I was lucky that my high school taught all juniors and seniors about personal finance.
Admittedly, I tuned a lot of it out, and I often regret that I didn’t pay more attention.
But by the time I graduated, I knew that it was crucial to have a budget, and I understood interest rates well enough to know that I should never carry a balance on my credit cards.
Fortunately, my experience isn’t unique. More schools are starting to make financial literacy part of their curriculum.
According to the Council for Economic Education’s annual Survey of the States, 17 states in the US now require that students at public high schools take a personal finance class before they graduate. (Economics or civics courses that cover personal finance count.)
Less than 20 years ago, personal finance education was only mandatory in one state: Illinois.
“We can attribute part of that to the economic downturn,” says Susan Sharkey, senior director of the High School Financial Planning Program, an offshoot of the National Endowment for Financial Education (NEFE). She says that the nationwide increase in consumer debt and student loan debt is also a concern.

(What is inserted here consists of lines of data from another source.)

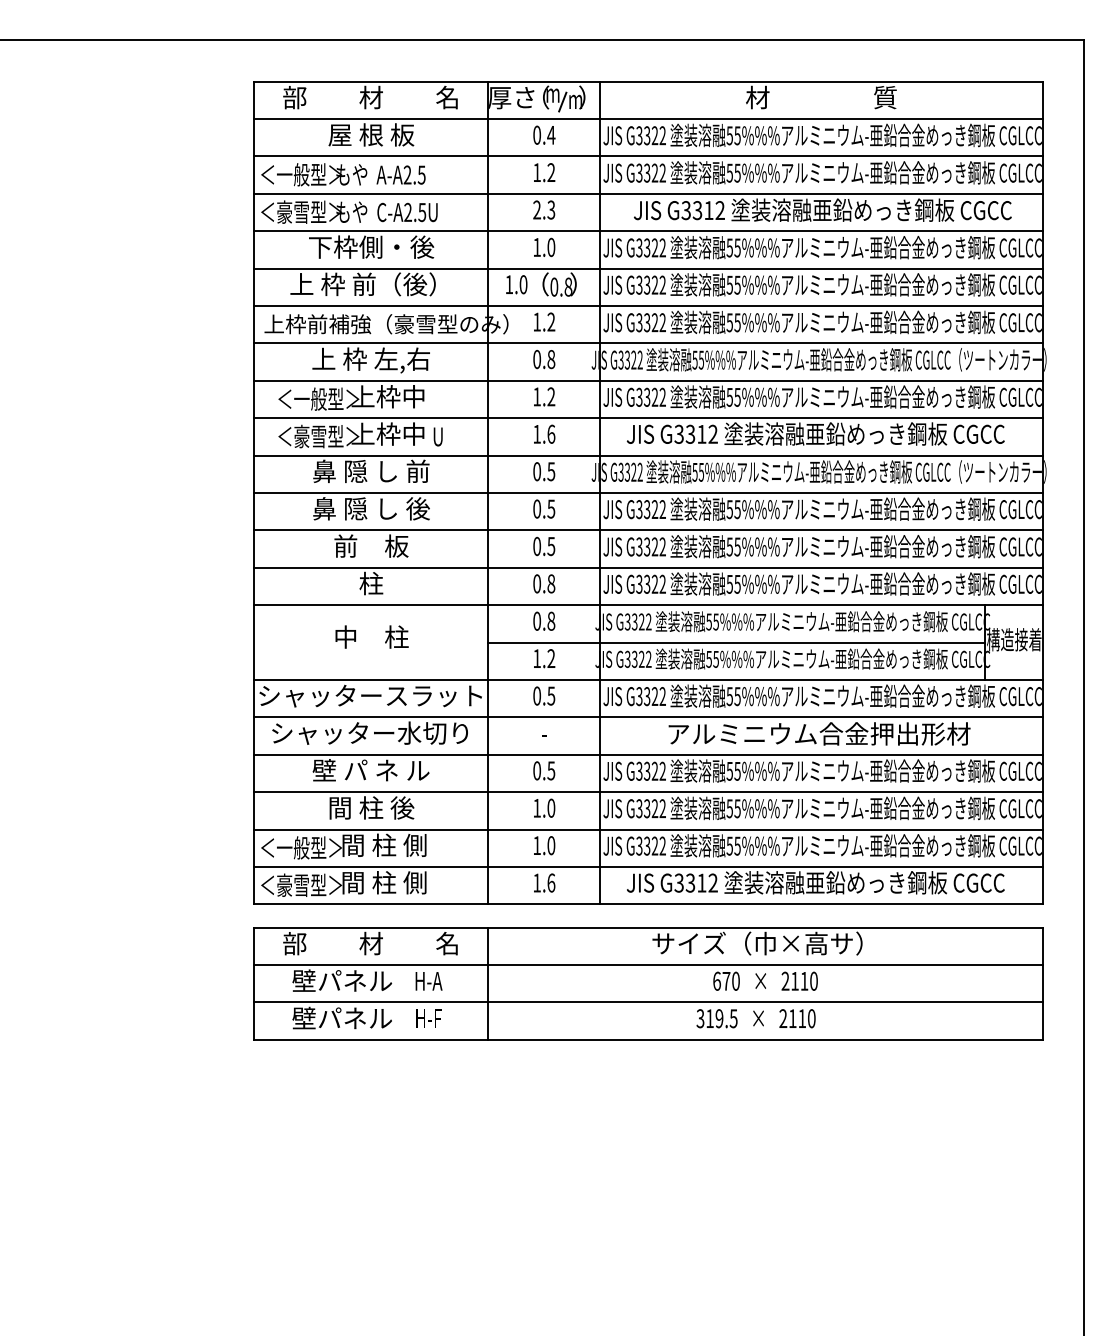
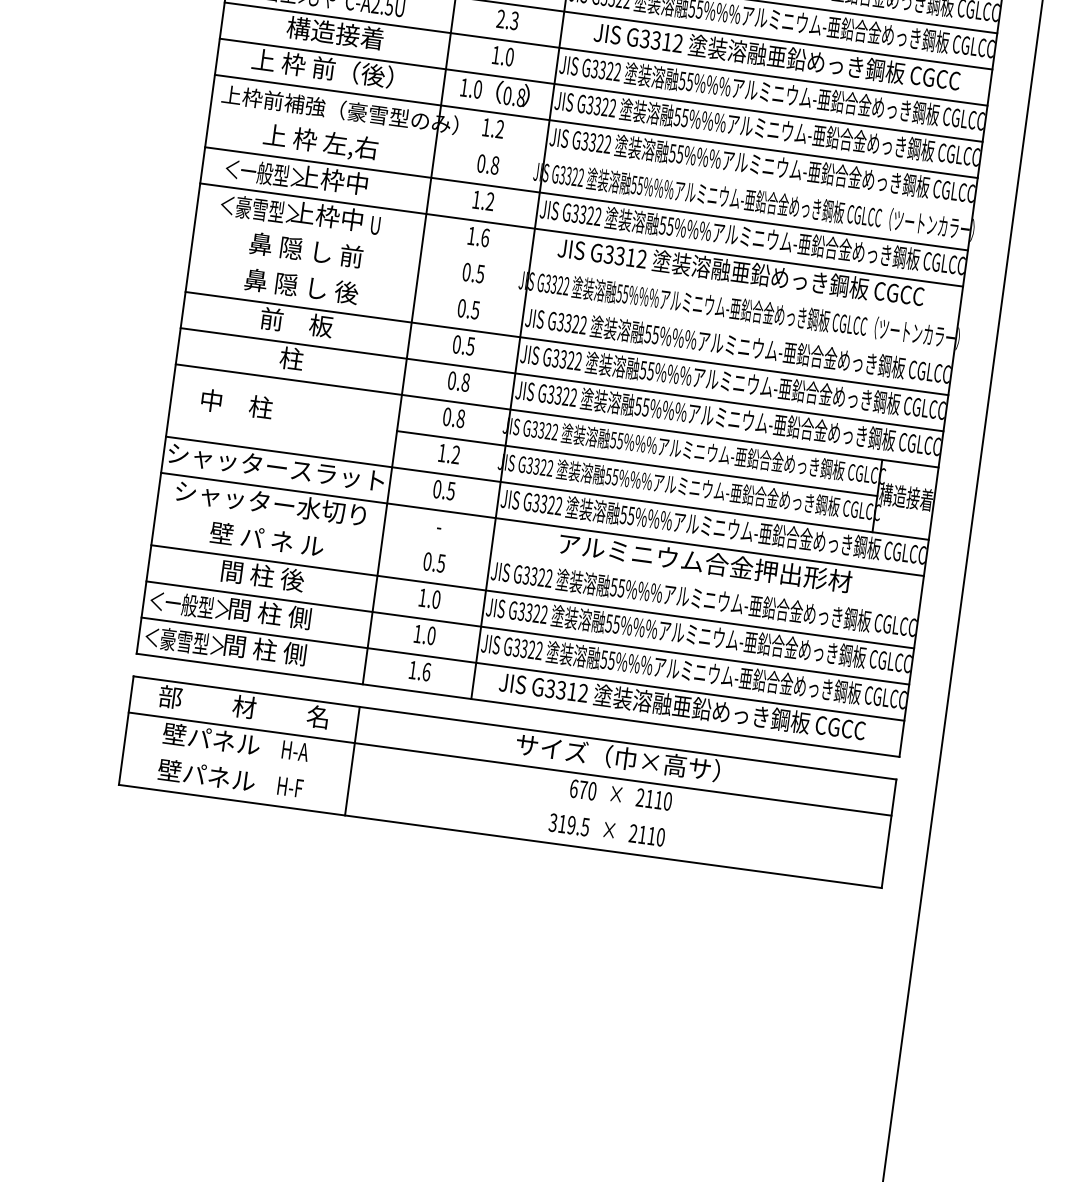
text: (371, 246) -> (335, 32), 下枠側・後 -> 構造接着
line: (648, 343) -> (591, 162), removed
line: (648, 455) -> (576, 271), removed
line: (648, 492) -> (571, 306), removed
text: (371, 636) -> (236, 403), moved
line: (648, 754) -> (537, 560), removed
line: (648, 1002) -> (505, 800), removed

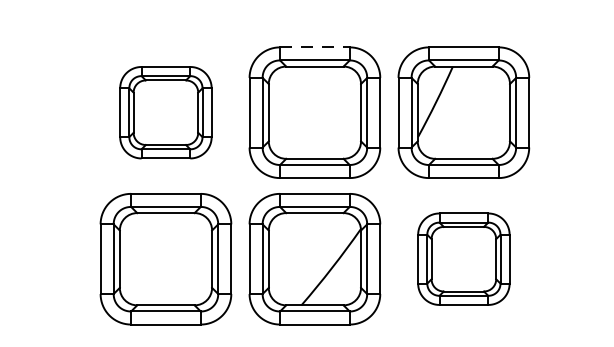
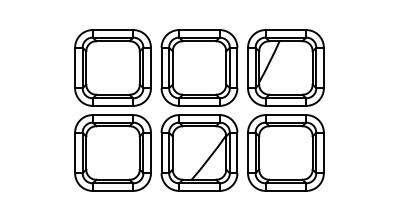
line: (314, 48) -> (199, 30), dashed -> solid
part: (165, 111) -> (112, 67), size x1.43
part: (463, 258) -> (285, 152), size x1.43

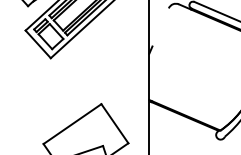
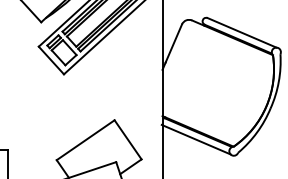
line: (160, 27) -> (173, 43), added
line: (182, 123) -> (195, 139), added

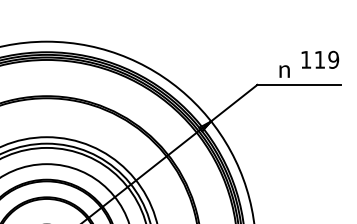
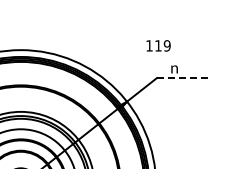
text: (320, 59) -> (158, 45), moved
line: (298, 85) -> (183, 78), solid -> dashed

As a response to the growing demand for financial literacy education, NEFE developed a curriculum that it provides for free to schools. Teachers who want to introduce personal finance into the classroom but don’t know where to start receive workbooks, materials, and lesson plans. Other organisations, like the National Financial Educators Council and the Council for Financial Education, have done the same but charge for access to those resources. Sharkey estimates that NEFE reaches 12,000 instructors each year.

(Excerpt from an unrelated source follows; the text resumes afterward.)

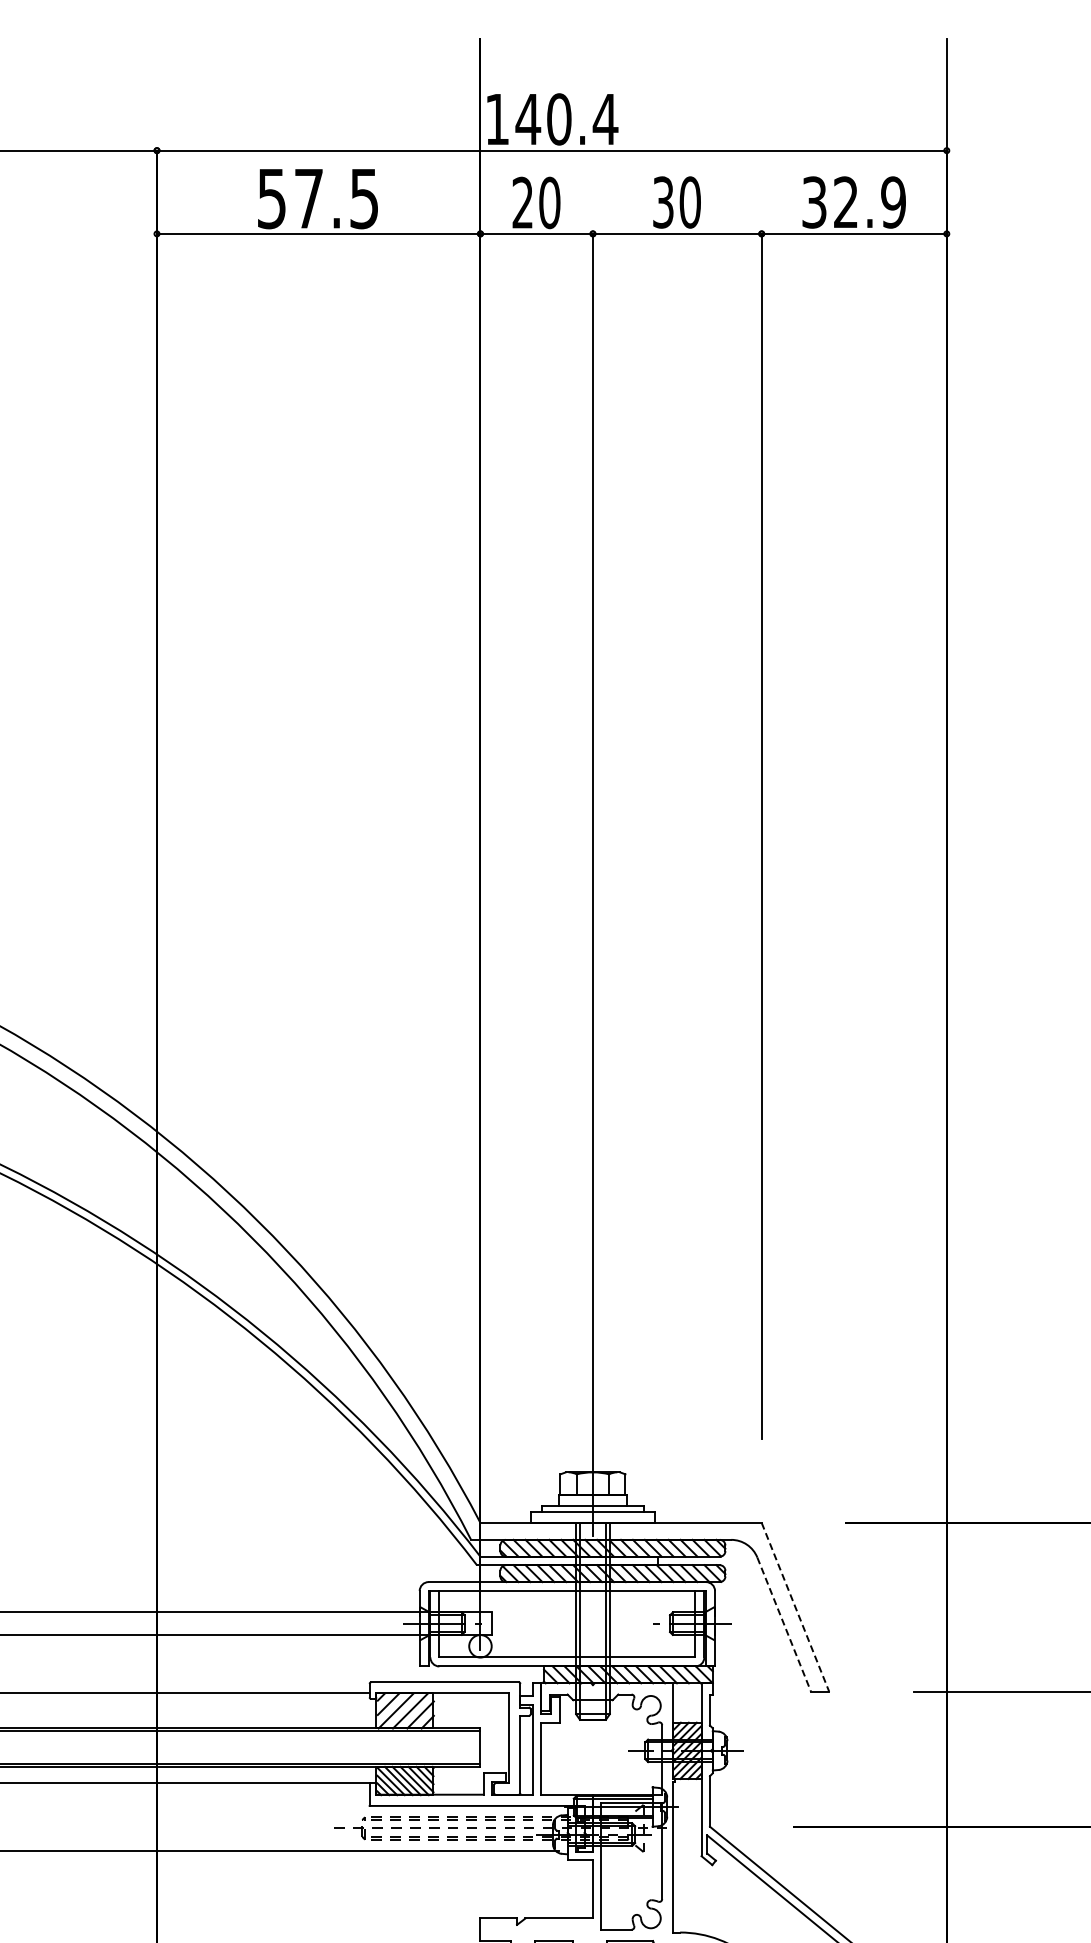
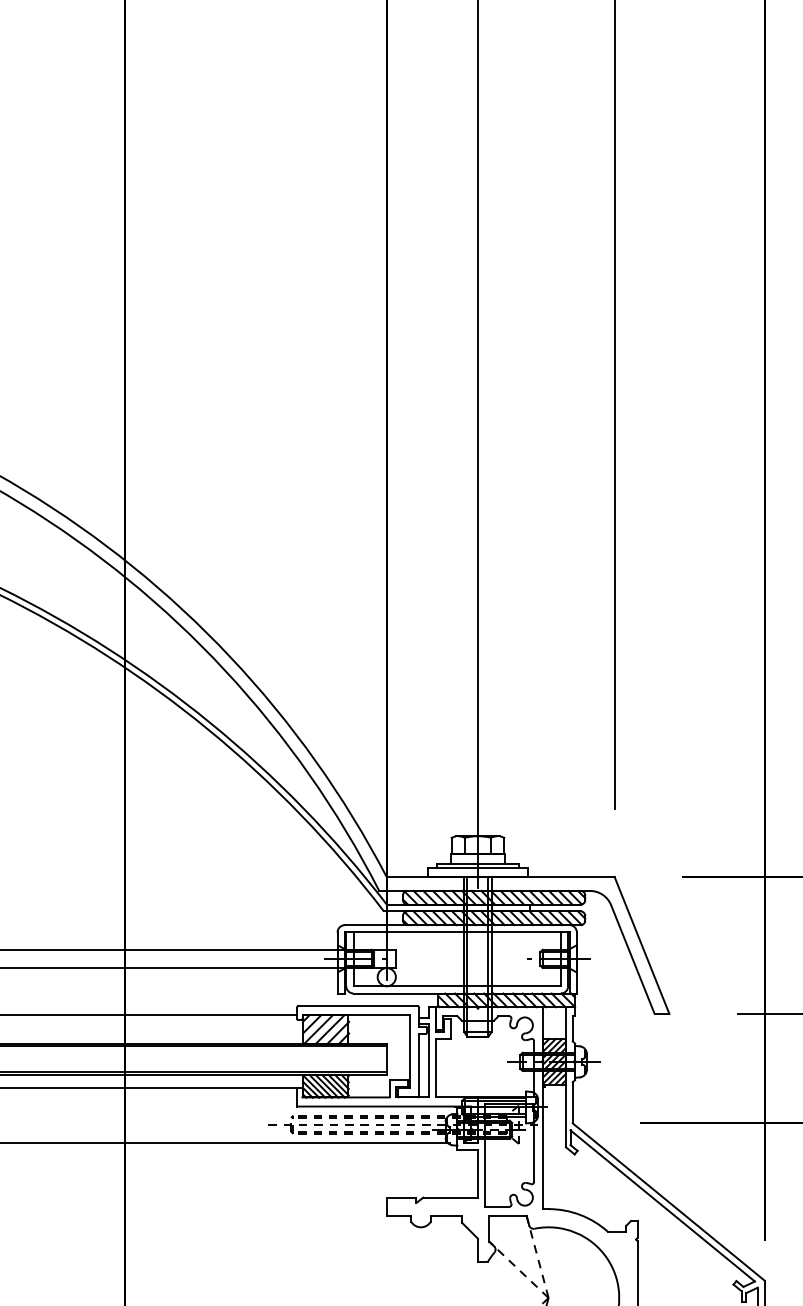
line: (795, 1607) -> (642, 945), dashed -> solid
line: (784, 1625) -> (633, 960), dashed -> solid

Some of the demand comes from students themselves. In Rhode Island, a group of high school students has been campaigning to make financial literacy a graduation requirement.
Charlotte Palmer, 17, told the Providence Journal, “No matter what you want to do in life, it all comes down to personal finances.”
But finding qualified teachers can be a challenge. Sharkey says that this is one of the main problems schools hoping to introduce personal finance into the curriculum face. “We see a lot of instructors who know it is important, but don’t feel confident enough to teach it.”
A study funded by the organisation found that 89% of teachers believe that personal finance should be a mandatory class, but only 20% believe that they could competently teach that class.
While that number might seem low, Sharkey points out that teaching financial literacy can be challenging. For instance, teenagers in low-income communities may have grown up with parents who are “unbanked,” meaning that they lack the minimum balance to have a checking or savings account. They are likely to have different needs from middle class students whose main concern is how to pay for college.
“One size does not fit at all,” she says. “You have to keep in mind a variety of different backgrounds.”
Teachers also have to keep the material age-appropriate enough to hold a 17-year-old’s interest. “We can teach them about compound interest and investing, but might not go into details about retirement funds,” Sharkey says.
The curriculum that NEFE has designed is intended to be relevant to teenagers between the ages of 13 and 18, covering topics such as insurance, budgeting, credit cards, loans, earning potential, saving, and investing.
How much of a difference can classes like these make? A study conducted for Discover found noticeable results. High school seniors who had taken a personal finance class were more likely to save money (93%, compared to 84% of students who hadn’t taken a class), have a budget (60%, compared to 46%), and invest (32%, compared to 17%).
And for most of them, unlike the finer points of chemistry or precalculus, it’s safe to say that this is knowledge they will be using for the rest of their lives.